* [What to produce]
Extract every line of text from the listing below, word for word, and leave the pictures out.

* [Dataset extract]
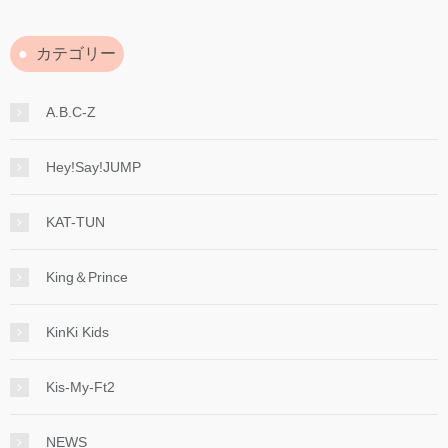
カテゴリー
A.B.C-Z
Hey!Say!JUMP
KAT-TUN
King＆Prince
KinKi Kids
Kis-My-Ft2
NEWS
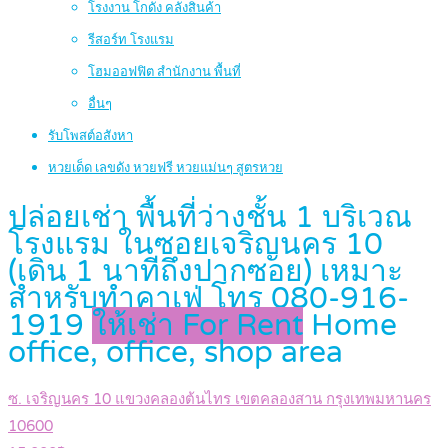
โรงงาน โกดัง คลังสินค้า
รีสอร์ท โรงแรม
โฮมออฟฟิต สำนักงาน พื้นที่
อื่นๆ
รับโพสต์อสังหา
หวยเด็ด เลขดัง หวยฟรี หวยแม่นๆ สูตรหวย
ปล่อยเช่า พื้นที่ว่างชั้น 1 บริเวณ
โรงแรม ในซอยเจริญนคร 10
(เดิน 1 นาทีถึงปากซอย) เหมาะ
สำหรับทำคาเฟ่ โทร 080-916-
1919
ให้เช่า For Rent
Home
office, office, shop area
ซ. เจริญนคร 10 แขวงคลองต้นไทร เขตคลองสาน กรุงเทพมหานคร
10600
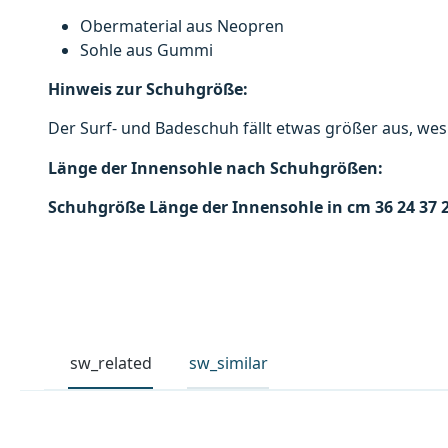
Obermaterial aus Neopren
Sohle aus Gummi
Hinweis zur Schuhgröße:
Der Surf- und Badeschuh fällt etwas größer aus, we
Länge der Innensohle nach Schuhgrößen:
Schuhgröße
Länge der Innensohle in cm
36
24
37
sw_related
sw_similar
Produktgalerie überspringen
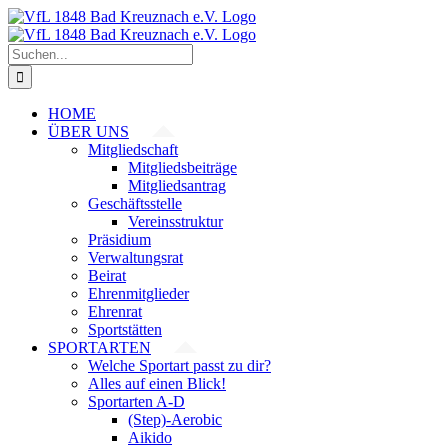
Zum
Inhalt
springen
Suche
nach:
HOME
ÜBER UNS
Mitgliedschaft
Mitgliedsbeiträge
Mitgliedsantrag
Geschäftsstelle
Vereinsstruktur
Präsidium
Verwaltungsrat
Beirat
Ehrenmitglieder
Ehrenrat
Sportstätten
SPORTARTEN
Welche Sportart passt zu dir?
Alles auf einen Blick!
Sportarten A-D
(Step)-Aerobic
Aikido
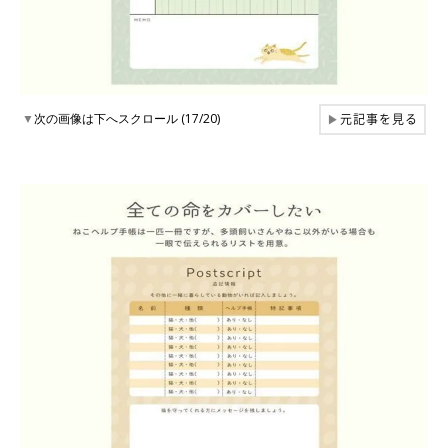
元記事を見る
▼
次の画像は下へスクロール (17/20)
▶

* [Exercise response]
カテゴリー
A.B.C-Z
Hey!Say!JUMP
KAT-TUN
King＆Prince
KinKi Kids
Kis-My-Ft2
NEWS
โรงงาน โกดัง คลังสินค้า
รีสอร์ท โรงแรม
โฮมออฟฟิต สำนักงาน พื้นที่
อื่นๆ
รับโพสต์อสังหา
หวยเด็ด เลขดัง หวยฟรี หวยแม่นๆ สูตรหวย
ปล่อยเช่า พื้นที่ว่างชั้น 1 บริเวณ
โรงแรม ในซอยเจริญนคร 10
(เดิน 1 นาทีถึงปากซอย) เหมาะ
สำหรับทำคาเฟ่ โทร 080-916-
1919
ให้เช่า For Rent
Home
office, office, shop area
ซ. เจริญนคร 10 แขวงคลองต้นไทร เขตคลองสาน กรุงเทพมหานคร
10600
Obermaterial aus Neopren
Sohle aus Gummi
Hinweis zur Schuhgröße:
Der Surf- und Badeschuh fällt etwas größer aus, we
Länge der Innensohle nach Schuhgrößen:
Schuhgröße
Länge der Innensohle in cm
36
24
37
sw_related
sw_similar
Produktgalerie überspringen
Zum
Inhalt
springen
Suche
nach:
HOME
ÜBER UNS
Mitgliedschaft
Mitgliedsbeiträge
Mitgliedsantrag
Geschäftsstelle
Vereinsstruktur
Präsidium
Verwaltungsrat
Beirat
Ehrenmitglieder
Ehrenrat
Sportstätten
SPORTARTEN
Welche Sportart passt zu dir?
Alles auf einen Blick!
Sportarten A-D
(Step)-Aerobic
Aikido
元記事を見る
▼
次の画像は下へスクロール (17/20)
▶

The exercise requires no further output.